We all have a relationship with food.

Regardless of whether you could label yourself with an eating disorder, if food makes you anxious, if you feel guilt when you eat, if food brings you pleasure, if you diet, if it's a way to show you care, you have a relationship with food.  We all eat and live with varying degrees of satisfaction, pleasure, guilt, or shame for what we've put in our bodies.

In overcoming eating issues, I have had to learn to accept food.  You cannot abstain from food as you would alcohol or cigarettes.  Food is not something to be worked off.  It is fuel for your mind, for your muscles, for your soul.  My body, especially my mind, is incredibly sensitive to what I eat.  If I consume gluten or processed foods, it sends instant messages telling me I need more.  It doesn't matter how long I have abstained from those foods, eating just one bite sends my mind into hyper drive and I will make myself sick before I stop eating the oreos.  Because I know this, I am responsible to do my best to eat the foods that fuel my body, without making me desperate for more.  

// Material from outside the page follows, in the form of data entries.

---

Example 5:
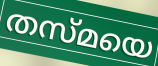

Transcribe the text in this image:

തസ്മയെ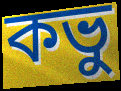
কভুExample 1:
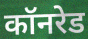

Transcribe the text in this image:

कॉनरेड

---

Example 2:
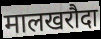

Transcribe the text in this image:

I choose to eat mostly raw, fresh foods.  I am not a big meat eater, because I don't have any desire for it.  I fuel myself with fruits, vegetables, and nuts.  I cannot diet.  Dieting has always been an excuse for me to binge.  When I come to a meal, I do my best to be grateful that I can enjoy healthy foods and I settle myself in a place to enjoy each bite.  Food is both nourishment and pleasure.  If you are eating with guilt and shame you aren't enjoying anything you put in your mouth.  I can't tell you how often I would sit in front of the computer reading health blogs, while shoveling a pint of ice cream in my face.  I didn't taste the treat, felt sick when I was done, and more than a little guilty.  Now when I choose ice cream, I like to make it myself, with young coconuts and agave nectar.  Then, I sit with my family and eat out of the bowl, interacting with them and enjoying my treat.

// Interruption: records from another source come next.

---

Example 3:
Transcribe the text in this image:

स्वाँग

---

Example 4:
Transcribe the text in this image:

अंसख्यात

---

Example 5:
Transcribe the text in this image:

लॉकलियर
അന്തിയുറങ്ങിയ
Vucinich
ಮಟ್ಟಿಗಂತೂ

I have been starting the last few days with a big cup of coffee, my favorite thing, and fresh fruit until noon.  I try to drink a cup of hot water with lemon before my coffee, but that doesn't always happen.  I have been drinking lots of water throughout the day.  The other day I spent the whole day out with different friends.  I was not in control of my food choices, so I did the best I could.  Even eating mostly fruits and veggies, by the end of the day, the processed foods I had consumed had my mind imagining all of the other things I could eat.  "Well, I already had chips, a little ice cream won't hurt. . . "  

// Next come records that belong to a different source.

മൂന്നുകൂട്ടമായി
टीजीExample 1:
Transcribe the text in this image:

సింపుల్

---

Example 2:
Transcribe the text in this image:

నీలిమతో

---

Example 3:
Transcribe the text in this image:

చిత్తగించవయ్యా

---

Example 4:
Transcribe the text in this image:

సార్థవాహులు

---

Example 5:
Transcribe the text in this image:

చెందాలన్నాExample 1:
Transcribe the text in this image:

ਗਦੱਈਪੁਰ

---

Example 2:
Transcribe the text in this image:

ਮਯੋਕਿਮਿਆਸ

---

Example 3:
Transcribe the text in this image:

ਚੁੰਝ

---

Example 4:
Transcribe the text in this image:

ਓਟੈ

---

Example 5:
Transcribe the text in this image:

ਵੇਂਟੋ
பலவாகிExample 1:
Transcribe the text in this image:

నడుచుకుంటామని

Knowing this to be something I have to work through I brushed my teeth, drank some water, and bugged my husband until he connected with me and helped keep my mind off the monster in my head.  

I don't like to say that I will never eat certain foods, or label my style of eating.  A few of the hardest things when learning to eat well are being okay if you mess up and not allowing that to mean you fell of the wagon, because you aren't in a wagon in the first place.  I'm not a raw foodist, vegan, paleo, etc, etc.  I'm just trying to be healthy.  There are times I need a treat.  There are times that I will indulge.  Eating and connecting are beautiful parts of life.  They should neither fill you with shame, regret, or fear.  They should be enjoyed and embraced.  

I hope to encourage everyone out there, whether they have ever had issues with food, have felt uncomfortable in their bodies, or not known when to stop; what true freedom with food looks like.  It's more yeses than noes, more pleasure than pain.  

We all have to live with food, let's enjoy it.